Bacaan.
——————————
Perpres Pelindungan Jaksa dinilai penting, tapi kehadiran TNI dan sumber dana “tidak mengikat” menimbulkan tanya: ini penguatan hukum atau konsolidasi kekuasaan lewat jalur hukum?
Oleh Ulul Albab; Ketua Ikatan Cendekiawan Muslim Se-Indonesia (ICMI) Organisasi Wilayah (Orwil) Jawa Timur, Akademisi Unitomo
Tagar.co – Ada yang menarik dalam pekan-pekan ini. Yaitu terbitnya Peraturan Presiden (Perpres) Nomor 66 Tahun 2025 tentang Pelindungan Negara terhadap Jaksa dalam Melaksanakan Tugas dan Fungsi Kejaksaan. Ya, jaksa kini tak lagi hanya bergantung pada institusinya sendiri. Lewat Perpres ini, mereka resmi mendapat pelindungan dari Polri, bahkan juga TNI.
Baca juga: Ilmu, Tafsir, dan Mikrofon: Syaiful Karim dan Tafsir yang Terlalu Jauh
Bukan hanya untuk dirinya, tapi juga keluarganya. Bahkan bisa mencakup tempat tinggal baru, rumah aman, pelindungan harta, hingga kerahasiaan identitas. Pertanyaannya: apa yang sedang dibangun oleh presiden kita lewat Perpres ini? Sistem hukum yang kuat? Ataukah sistem kekuasaan yang kian menggurita?
Negara yang Menjaga, atau yang Mengendalikan?
——————————
Data.
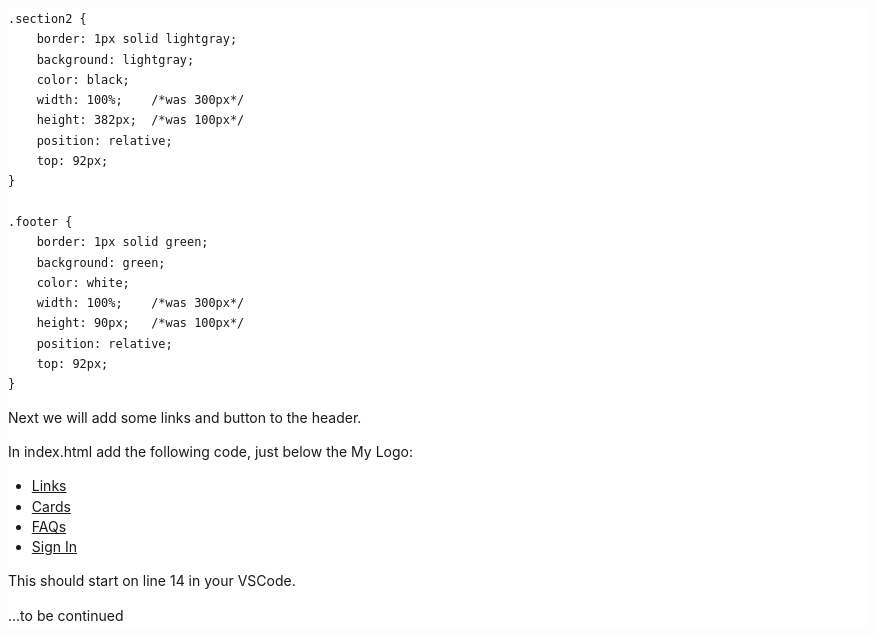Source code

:     .section2 {
        border: 1px solid lightgray;
        background: lightgray;
        color: black;
        width: 100%;    /*was 300px*/
        height: 382px;  /*was 100px*/
        position: relative;
        top: 92px;
    }

    .footer {
        border: 1px solid green;
        background: green;
        color: white;
        width: 100%;    /*was 300px*/
        height: 90px;   /*was 100px*/
        position: relative;
        top: 92px;
    }

Next we will add some links and button to the header.

In index.html add the following code, just below the <span class="header-logo">My Logo</span>:
        <ul class="nav-list">
            <li class="nav-list-item"><a href=#>Links</a>&nbsp;&nbsp;&nbsp;</li>
            <li class="nav-list-item"><a href=#>Cards</a>&nbsp;&nbsp;&nbsp;</li>
            <li class="nav-list-item"><a href=#>FAQs</a>&nbsp;&nbsp;&nbsp;</li>
            <li class="nav-list-item-cta"><a href=#>Sign In</a></li>
        </ul>
This should start on line 14 in your VSCode.


...to be continued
——————————
Tugas A. Tuliskan semua bentuk pelindungan yang disebut dalam kalimat berawalan "Bahkan bisa mencakup" pada bacaan tentang Perpres pelindungan jaksa.
Tugas B. Perbarui bagian bacaan tentang Perpres pelindungan jaksa antara "Perpres Pelindungan Jaksa" dan "lewat jalur hukum?", termasuk keduanya, dengan mengganti "sumber dana" menjadi "anggaran".
Tugas C. Ringkas paragraf berawalan "Tagar.co – Ada yang menarik" dalam bacaan tentang Perpres pelindungan jaksa menjadi dua kalimat tanpa menghilangkan fakta utamanya.

Jawaban A.
- tempat tinggal baru
- rumah aman
- pelindungan harta
- kerahasiaan identitas

Jawaban B.
Perpres Pelindungan Jaksa dinilai penting, tapi kehadiran TNI dan anggaran “tidak mengikat” menimbulkan tanya: ini penguatan hukum atau konsolidasi kekuasaan lewat jalur hukum?

Jawaban C. Peraturan Presiden Nomor 66 Tahun 2025 tentang Pelindungan Negara terhadap Jaksa dalam Melaksanakan Tugas dan Fungsi Kejaksaan terbit dalam pekan-pekan ini. Lewat Perpres ini, jaksa tak lagi hanya bergantung pada institusinya sendiri karena resmi mendapat pelindungan dari Polri, bahkan juga TNI.